Social media has sure come a long way. Nowadays, it’s not uncommon for people to use the internet for just about everything. Want some food delivered to your door? You can do that with a click of a button. Want to read the latest New York Times article? You can easily find it in their archives.
And now in Texas, a Grand Jury found an animated GIF tweet an “assault with a deadly weapon.”
Twenty-nine year old Maryland man John Rivello tweeted an animated flashing GIF to journalist Kurt Eichenwald last year. Eichenwald had been critical of Donald Trump during the presidential campaign, and Rivello, a Trump supporter, knew Eichenwald suffered from epilepsy. With the intent to cause Eichenwald a seizure, he tweeted the animated flashing GIF and messaged another Twitter user saying “I hope this sends him into a seizure” and “let’s see if he dies.” He later altered Eichenwald’s Wikipedia page to show a fake date of death of the date he send the GIF.
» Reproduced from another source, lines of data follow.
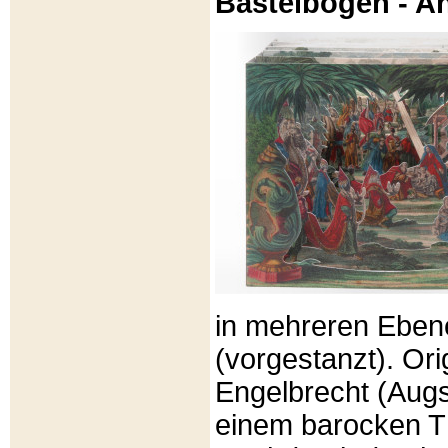
Bastelbögen - A
in mehreren Eben
(vorgestanzt). Or
Engelbrecht (Aug
einem barocken T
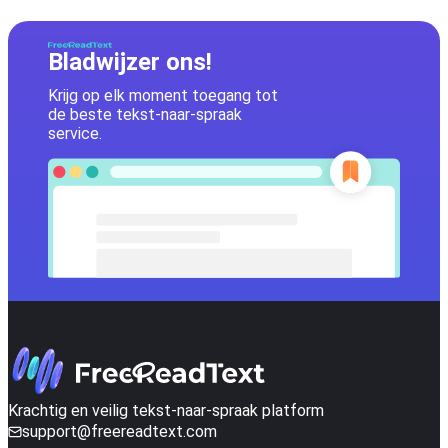
Bladwijzer ons!
Krijg op elk moment toegang tot
de beste tekst-naar-spraak
service.
Krachtig en veilig tekst-naar-spraak platform
support@freereadtext.com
How Does a Grand Jury Work?
In general, grand jury proceedings are much more relaxed than jury trials. A grand jury proceeding has no judge present and often times does not even have any attorneys except for the prosecutor. The prosecutor explains the law to the jury and works with the jury to gather evidence and hear testimony. Unlike a jury trial, a grand jury has broad power to see and hear almost anything they would like. These proceedings are also held in strict confidence, which has the effect of encouraging witnesses to speak freely and protecting the defendant’s reputation in case the jury doesn’t decide to indict. If the grand jury find there’s enough evidence to indict, the case goes to trial. All that is necessary is a finding that the accused person probably committed the crime.
Grand juries only need a simple majority of two-thirds or three-fourths agreement for indictment, depending on the jurisdiction.
Why an Indictment?
The evidence showed the following: Eichenwald was a journalist with 318,000 followers on Twitter and had been critical of Donald Trump throughout his presidential campaign. On December 15, 2016, he saw that @jew_goldstein had replied to one of his Twitter post with a GIF. When Eichenwald clicked on the file, a strobe light triggered a seizure. Eichenwald fell to the ground and was incapacitated for several days, lost feeling in his left hand and had trouble speaking for several weeks.
Assault with a deadly weapon is a felony offense. In order to prove assault with a deadly weapon, the state must show that a defendant used a deadly weapon or dangerous instrument. Many states consider guns or firearms deadly weapons. Nevertheless, a variety of instruments can be considered deadly weapons. Assault can include knowing, intentional, or even reckless conduct.
Here, the evidence demonstrated the defendant had an intent to cause Eichenwald harm. Rivello knew that Eichenwald suffered from epilepsy and bragged to another Twitter user that he hoped Eichenwald would suffer a seizure and die. While a GIF is not generally considered a “deadly weapon,” to someone who suffers from epilepsy, a strobe light is as dangerous as a tangible weapon. What’s more, it’s a well-known trigger to cause epileptic seizures. In this way, the grand jury considered the disability of the victim, the intent of the defendant, and the use of the GIF to cause the defendant’s desired result.
Now the case will go to trial to see whether a jury of Rivello’s peers will convict him of assault with a deadly weapon.